Construction of the remaining six structural support earth retaining walls will likewise continue from now through June.
“It’s basically panels and rebar mats holding everything in,” Herzog said.
Storm drains and water mains have been installed along the seventh retaining wall, as well as the connector roadway between 156th Street NE and Twin Lakes Avenue that’s been built up to sit approximately 10 feet above the surrounding fields.
“We’ve got about 700-800 feet of sewer line left to go,” Herzog said. “We’re moving the existing sewer out from under the embankment section of the bridge, for easier access.”
In addition to the two city employees on site, Herzog estimated that nine construction workers are involved in the “dirt work” of road-building and wall panel construction, while about five carpenters and five steelworkers are involved in setting up the rebar.
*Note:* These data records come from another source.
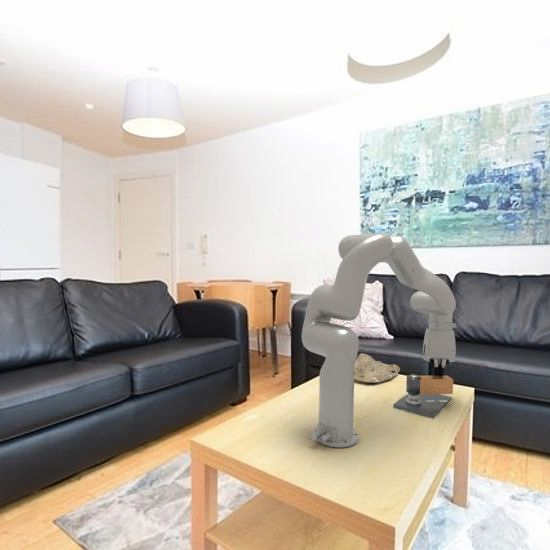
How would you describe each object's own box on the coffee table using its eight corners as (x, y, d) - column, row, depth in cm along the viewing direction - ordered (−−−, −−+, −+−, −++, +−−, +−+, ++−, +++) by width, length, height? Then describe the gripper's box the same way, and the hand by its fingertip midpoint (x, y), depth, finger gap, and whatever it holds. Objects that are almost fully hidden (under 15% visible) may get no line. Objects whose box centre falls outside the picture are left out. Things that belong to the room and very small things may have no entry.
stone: (370, 344, 178) (402, 345, 169) (373, 364, 180) (405, 367, 171) (343, 370, 155) (378, 374, 146) (346, 394, 156) (382, 399, 147)
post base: (434, 418, 120) (434, 404, 120) (393, 407, 128) (393, 394, 128) (453, 400, 135) (453, 388, 135) (415, 391, 144) (415, 379, 143)
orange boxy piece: (409, 394, 127) (409, 378, 127) (404, 389, 132) (404, 373, 132) (453, 394, 128) (453, 377, 128) (446, 389, 133) (447, 373, 132)
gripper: (458, 325, 138) (456, 375, 139) (415, 323, 139) (413, 373, 140) (466, 329, 131) (464, 382, 131) (421, 327, 132) (419, 379, 133)
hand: (438, 377), depth 136 cm, fingers closed
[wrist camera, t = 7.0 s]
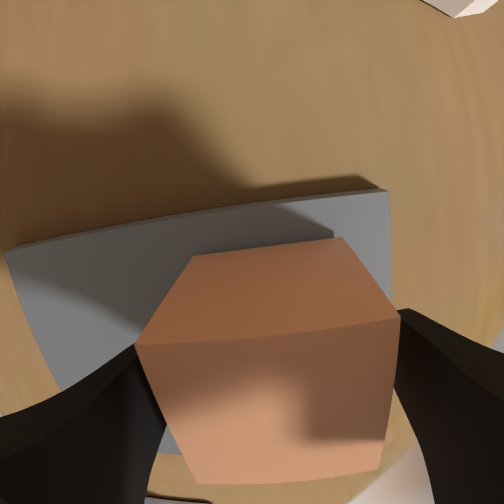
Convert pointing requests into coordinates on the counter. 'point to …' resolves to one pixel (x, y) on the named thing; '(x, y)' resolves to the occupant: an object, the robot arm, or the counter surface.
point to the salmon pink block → (274, 363)
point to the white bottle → (461, 6)
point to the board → (169, 269)
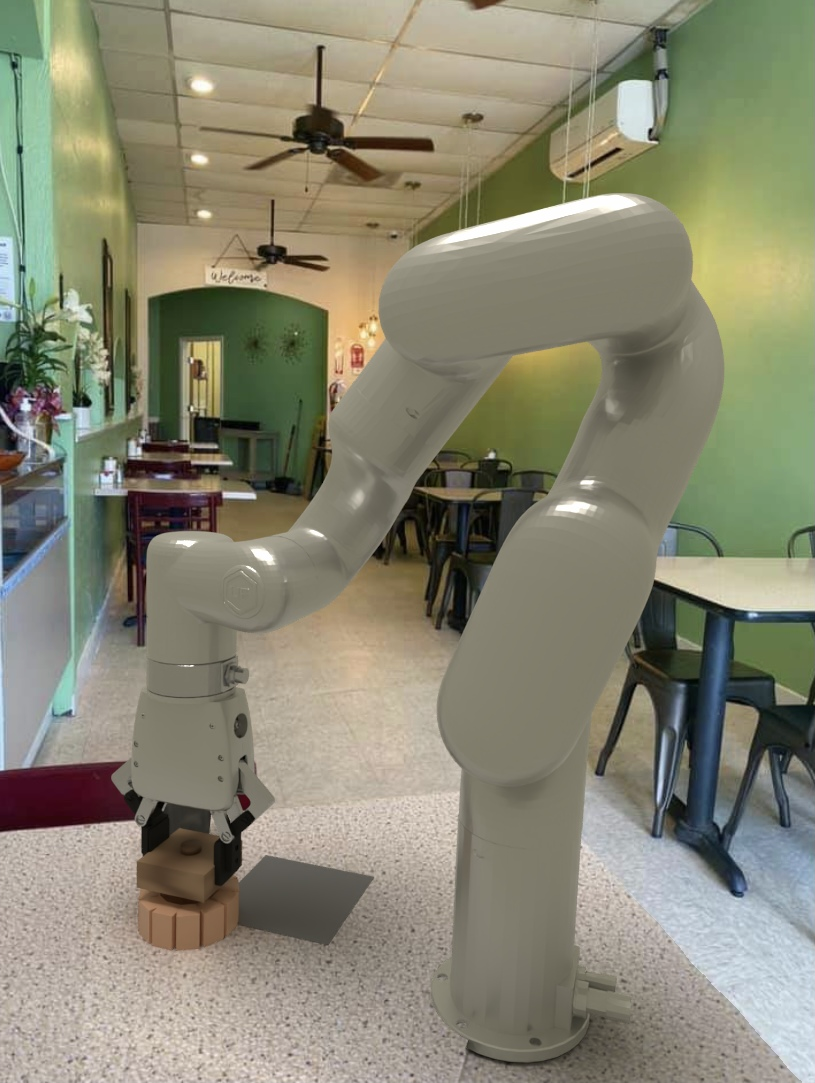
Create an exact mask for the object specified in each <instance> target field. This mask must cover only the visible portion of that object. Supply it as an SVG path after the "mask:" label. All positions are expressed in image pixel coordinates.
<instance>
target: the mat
mask: <svg viewBox="0 0 815 1083" xmlns="http://www.w3.org/2000/svg"><path fill="white" fill-rule="evenodd" d="M374 878H375V876H372V875H367V874H363V873H357V872H353V871H348V870H344V869H343V870H342V869H338V868H332V867H328V866H322V865H318V864H313V863H308V862H303V861H297V860H294V859H293V860H292V859H287V858H282V857H278V856H272V855H268V854H267V855H266V854H265V856H263V857H262V858H261V860H259V862H257V863H256V864H255V866H253V867H252V868H251V869H250V871H248V873H247V874H246V875H244V877H243V878H242V879H241V880H239V922H238V925H239V926H243V927H247V928H252V929H255V930H260V931H264V932H269V933H273V934H278V935H281V936H285V937H290V938H295V939H299V940H304V941H308V942H312V943H316V944H321V945H324V946H329V944H330V943H331V942H332V940H333V939H334V937H335V935H336V934H337V932H339V930H340V928H341V927H342V925H343V924H344V923H345V921H346V920H347V918H348V916H349V915H350V914H351V912H352V911H353V909H354V908H355V906H356V905H357V904H358V902H359V900H360V899H361V898H362V896H363V894H364V893H365V891H366V890H367V889H368V887H369V885H370V884H371V882H372V881H373V880H374ZM238 925H237V926H238Z"/></svg>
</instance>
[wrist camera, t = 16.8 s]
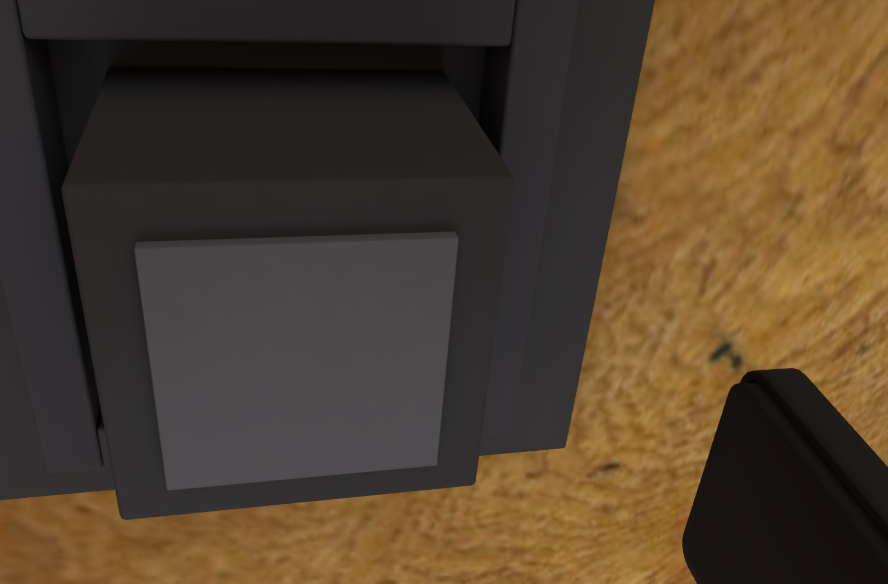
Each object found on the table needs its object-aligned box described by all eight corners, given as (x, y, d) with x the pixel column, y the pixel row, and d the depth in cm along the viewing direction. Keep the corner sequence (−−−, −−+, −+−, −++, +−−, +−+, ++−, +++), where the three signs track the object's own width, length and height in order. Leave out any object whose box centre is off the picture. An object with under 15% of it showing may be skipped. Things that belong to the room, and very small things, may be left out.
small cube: (444, 69, 15) (521, 184, 11) (424, 330, 17) (479, 496, 14) (107, 65, 13) (56, 193, 10) (145, 346, 16) (118, 533, 12)
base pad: (663, -171, 14) (736, -158, 12) (552, 421, 21) (587, 494, 19) (-222, -239, 11) (-323, -237, 9) (-17, 470, 18) (-49, 561, 16)
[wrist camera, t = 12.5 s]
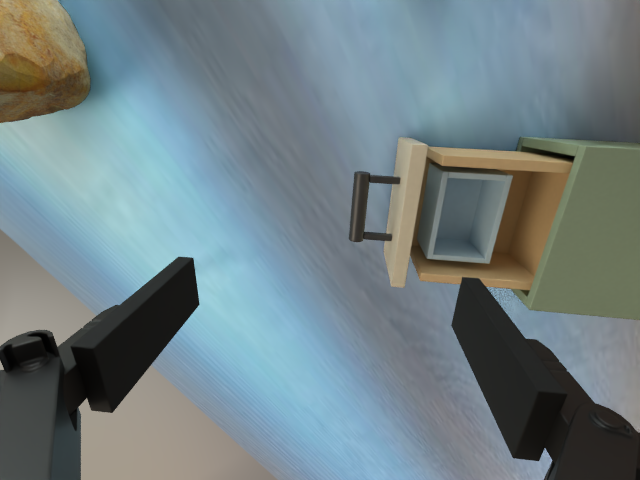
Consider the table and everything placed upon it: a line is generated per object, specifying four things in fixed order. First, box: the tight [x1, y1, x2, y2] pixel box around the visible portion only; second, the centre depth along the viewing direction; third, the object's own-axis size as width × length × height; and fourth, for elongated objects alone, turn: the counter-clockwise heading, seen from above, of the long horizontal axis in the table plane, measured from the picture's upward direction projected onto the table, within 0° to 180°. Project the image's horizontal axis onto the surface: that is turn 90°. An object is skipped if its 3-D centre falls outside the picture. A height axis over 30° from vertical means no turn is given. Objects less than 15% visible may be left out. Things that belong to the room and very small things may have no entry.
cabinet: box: [511, 137, 640, 320], centre depth 29 cm, size 15×14×10 cm
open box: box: [417, 163, 513, 264], centre depth 30 cm, size 8×6×5 cm
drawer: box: [349, 137, 574, 290], centre depth 30 cm, size 18×12×8 cm
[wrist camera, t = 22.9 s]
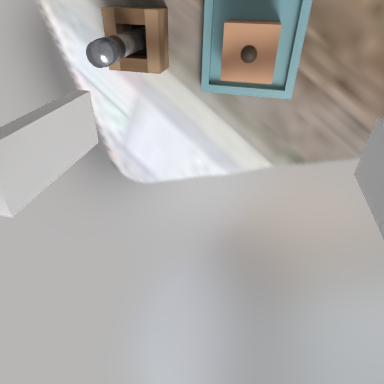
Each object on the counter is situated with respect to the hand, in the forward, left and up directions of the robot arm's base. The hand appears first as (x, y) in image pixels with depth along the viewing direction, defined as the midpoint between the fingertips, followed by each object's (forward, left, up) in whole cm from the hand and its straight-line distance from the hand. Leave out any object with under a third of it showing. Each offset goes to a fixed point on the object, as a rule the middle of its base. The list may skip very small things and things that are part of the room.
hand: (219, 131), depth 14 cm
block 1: (0, -15, -29) cm, 32 cm away
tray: (0, 0, -29) cm, 29 cm away
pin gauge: (0, -15, -29) cm, 32 cm away
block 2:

Within the next couple of weeks, not only should the luminaries, curbs and gutters be installed, as well as the paving laid, but the pier caps sitting atop and connecting each pair of columns should provide enough of a foundation for the bridge’s superstructure that girders can be set over I-5 later this month.
“Our planners are still reviewing this stage,” said Mike Gallop, development construction engineer for the Washington State Department of Transportation. “We’ve generally looked at this as a city project with general permits for state right-of-ways. The girders will go up at night, probably in the middle of the week, and there will be lane closures.”
Gallop complimented the city of Marysville as “very cooperative” in working with WSDOT and characterized the 156th Street overcrossing as a project that’s gone well so far.
This project’s $13 million cost is being funded by a public/private partnership through a Local Improvement District with local property owners, and is intended to relieve traffic congestion on 172nd Street at Smokey Point.